| YOUR INSTRUCTIONS |
In the data below, replace "учебники" with "учебные пособия" in the stretch from the line containing "Подпишитесь на Южный федеральный" through the line containing "В Ростовских школах обновят учебники", and output only those lines with everything else unchanged.

| EXCERPTED DATA |
◇ ◇ ◇ ◇ ◇ ◇ ◇

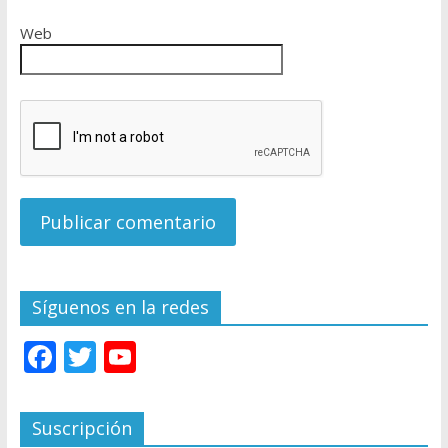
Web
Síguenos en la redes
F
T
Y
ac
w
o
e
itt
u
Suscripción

◇ ◇ ◇ ◇ ◇ ◇ ◇

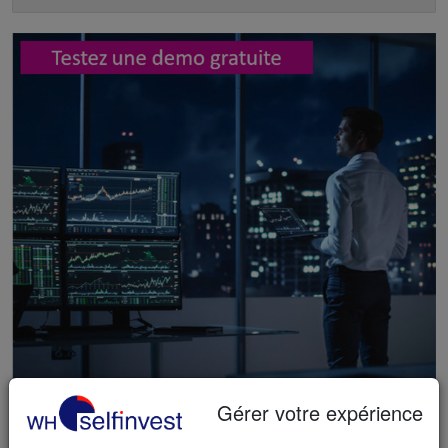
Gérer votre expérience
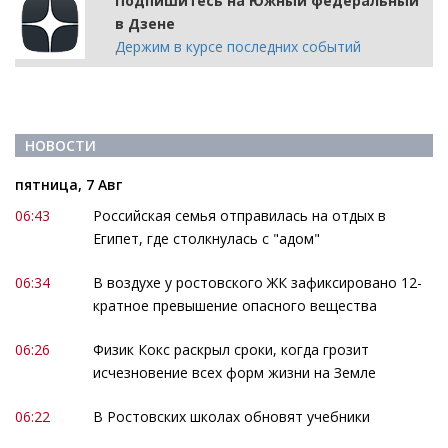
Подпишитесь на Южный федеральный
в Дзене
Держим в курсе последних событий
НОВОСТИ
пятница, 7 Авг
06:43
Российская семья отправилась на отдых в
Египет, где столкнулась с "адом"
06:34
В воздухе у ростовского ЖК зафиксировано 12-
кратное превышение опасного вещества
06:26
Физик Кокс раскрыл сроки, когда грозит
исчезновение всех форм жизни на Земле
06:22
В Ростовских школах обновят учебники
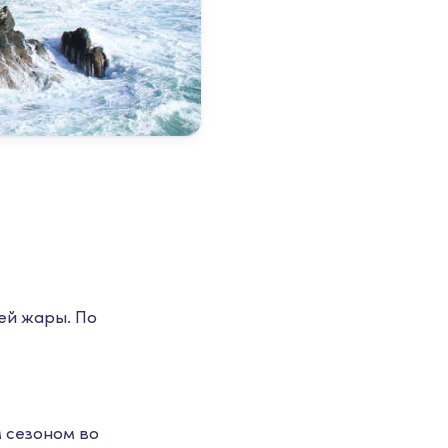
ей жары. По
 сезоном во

◇ ◇ ◇ ◇ ◇ ◇ ◇

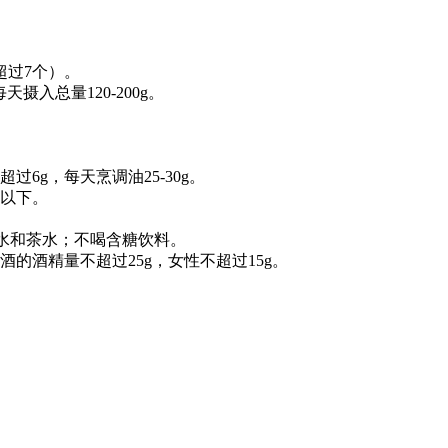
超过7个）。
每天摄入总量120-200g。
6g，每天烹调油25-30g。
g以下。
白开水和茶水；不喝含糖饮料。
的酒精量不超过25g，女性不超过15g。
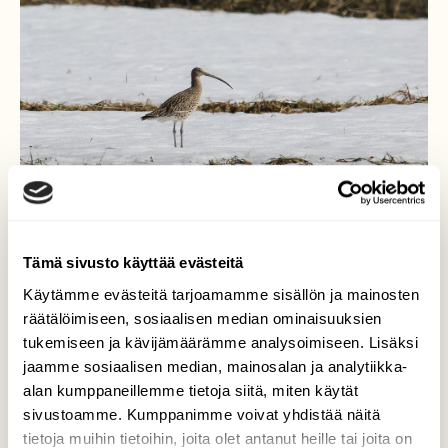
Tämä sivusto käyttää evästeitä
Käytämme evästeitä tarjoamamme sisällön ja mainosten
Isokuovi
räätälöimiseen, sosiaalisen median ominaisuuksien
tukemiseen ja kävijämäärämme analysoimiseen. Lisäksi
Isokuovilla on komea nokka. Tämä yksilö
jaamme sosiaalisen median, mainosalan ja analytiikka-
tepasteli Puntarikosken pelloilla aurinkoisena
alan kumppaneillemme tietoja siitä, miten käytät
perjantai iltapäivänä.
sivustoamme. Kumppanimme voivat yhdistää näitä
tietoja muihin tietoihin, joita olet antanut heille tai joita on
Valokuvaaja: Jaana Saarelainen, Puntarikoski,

◇ ◇ ◇ ◇ ◇ ◇ ◇

| RESPONSE TO THIS EXERCISE |
Подпишитесь на Южный федеральный
в Дзене
Держим в курсе последних событий
НОВОСТИ
пятница, 7 Авг
06:43
Российская семья отправилась на отдых в
Египет, где столкнулась с "адом"
06:34
В воздухе у ростовского ЖК зафиксировано 12-
кратное превышение опасного вещества
06:26
Физик Кокс раскрыл сроки, когда грозит
исчезновение всех форм жизни на Земле
06:22
В Ростовских школах обновят учебные пособия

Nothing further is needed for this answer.